New Portable Device Equipped with Algorithm to Predict Future Seizures


A man having a headache. / Photo by: Getty Images


About 65 million people in the world are suffering from epilepsy and one-third of them are resistant to treatments. Seizures from an epilepsy episode often occur without warning, leaving patients susceptible to brain damage. Now, a research team at the University of Sydney developed an algorithm to predict seizures without surgical intervention.

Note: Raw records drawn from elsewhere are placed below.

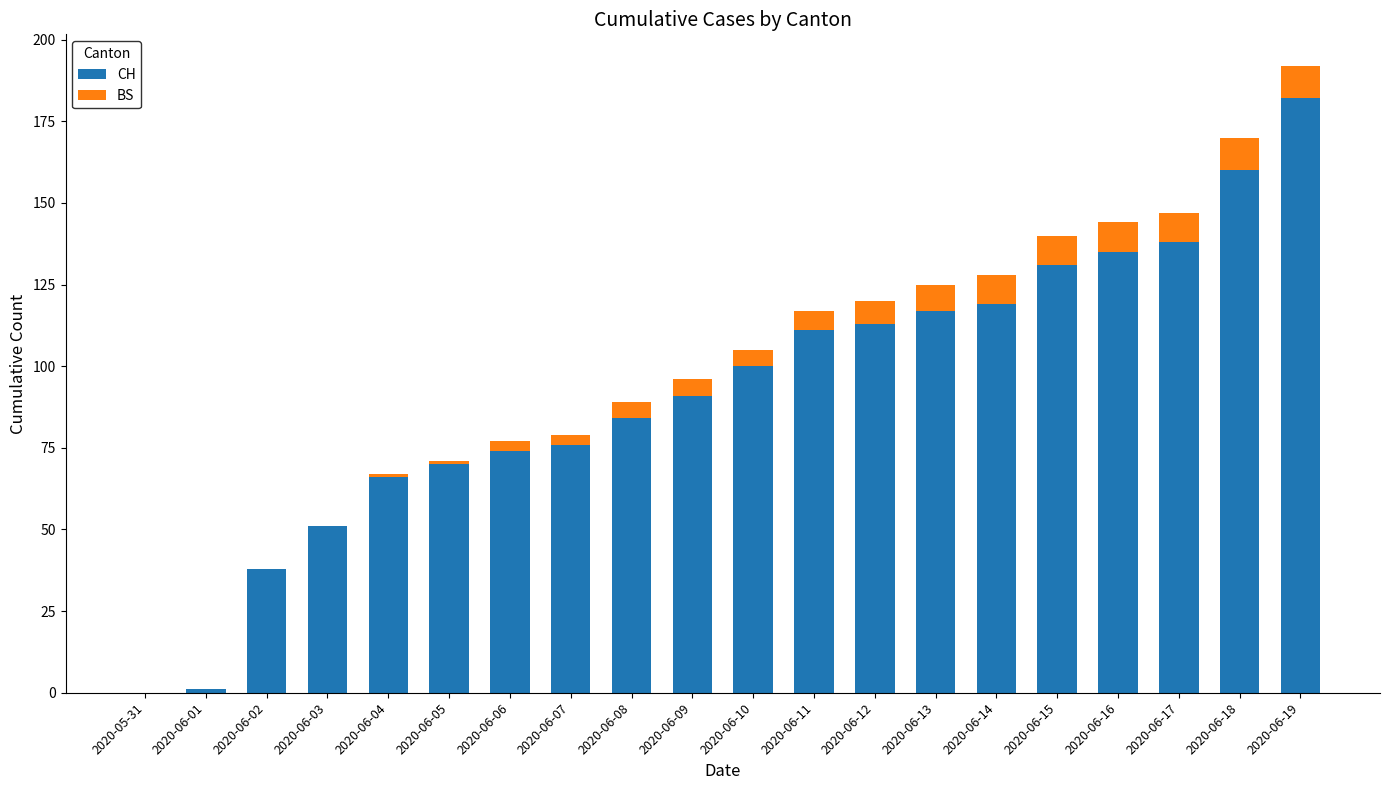

The value of CH at 2020-06-13 is 117. True or false?

True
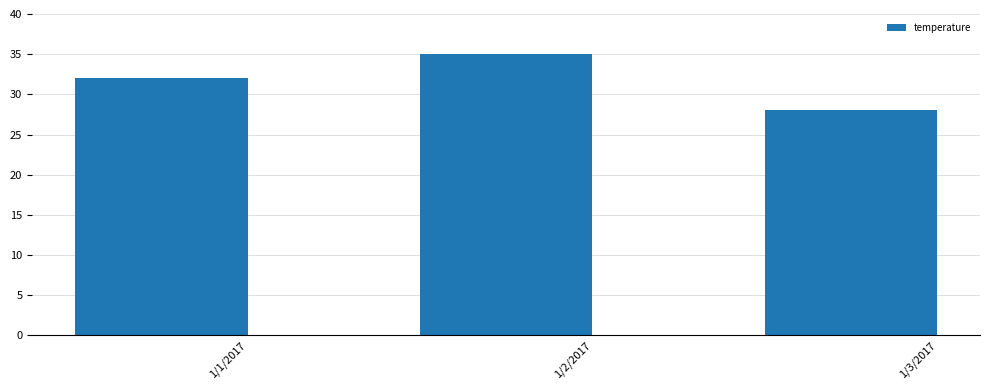

Rank the categories by value from highest to lowest.

1/2/2017, 1/1/2017, 1/3/2017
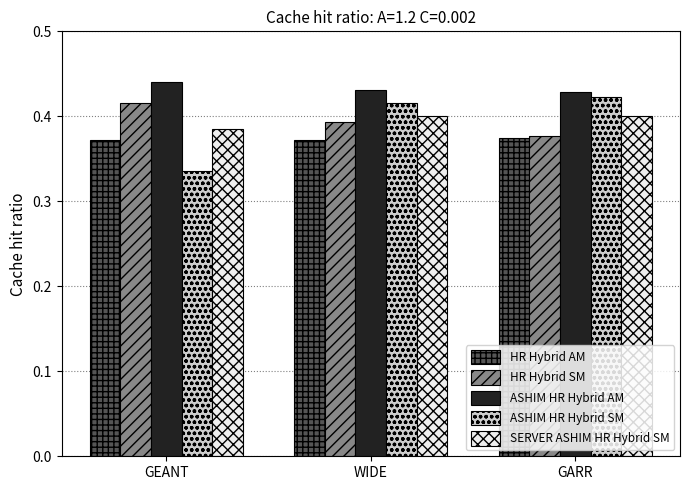

Count the HR Hybrid SM values in the range 0 to 1.

3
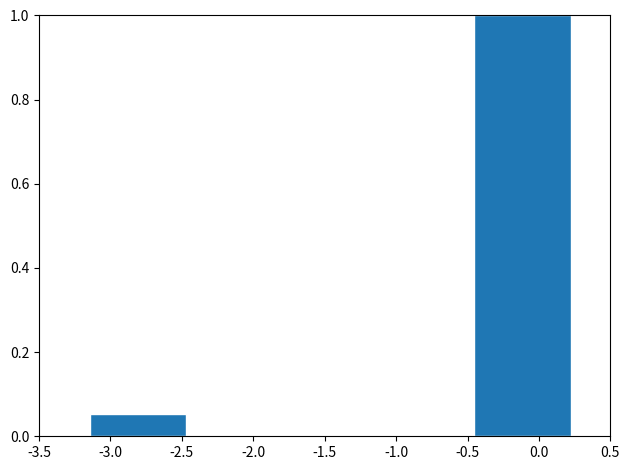

The chart shows a value of 0.0 at -1.5. True or false?

True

“We are on track to develop an affordable, portable and non-surgical device that will give reliable prediction of seizures for people living with treatment-resistant epilepsy,” said Dr. Omid Kavehei from the Faculty of Engineering and IT at the University of Sydney Nano Institute.

The algorithm has been designed as a generalized, patient-specific, seizures-prediction system to notify patients within several minutes before a potential seizure strikes. The AI system in which the algorithm was included also comprised of nanoelectronics.

In the study, the researchers used three datasets obtained from Europe and the United States. They utilized the datasets to develop the algorithm of the AI system, apply deep learning, and employ data-mining techniques to build a dynamic analytical tool. The tool can read results from electroencephalogram or other similar devices capable of gathering EEG data.

They installed the predictive software in a portable device that can be attached to a wearable device that reads EEG. Once worn by the patient, the system learns the changes in the patient’s brain patterns to predict future seizures more effectively.  

As of now, the sensitivity rate is 81.4 percent in predicting future seizures while its false prediction rate is as low as 0.06 per hour. A confirmed seizure would trigger an alarm between 5 and 30 minutes before the attack occurs, giving the patient enough time to reduce stress or take steps to control the seizure.

The predictive software can relieve the patient’s anxiety and fear over the unknown arrival of an attack. It can also be a helpful tool to warn parents, friends, and workmates associated with the patient.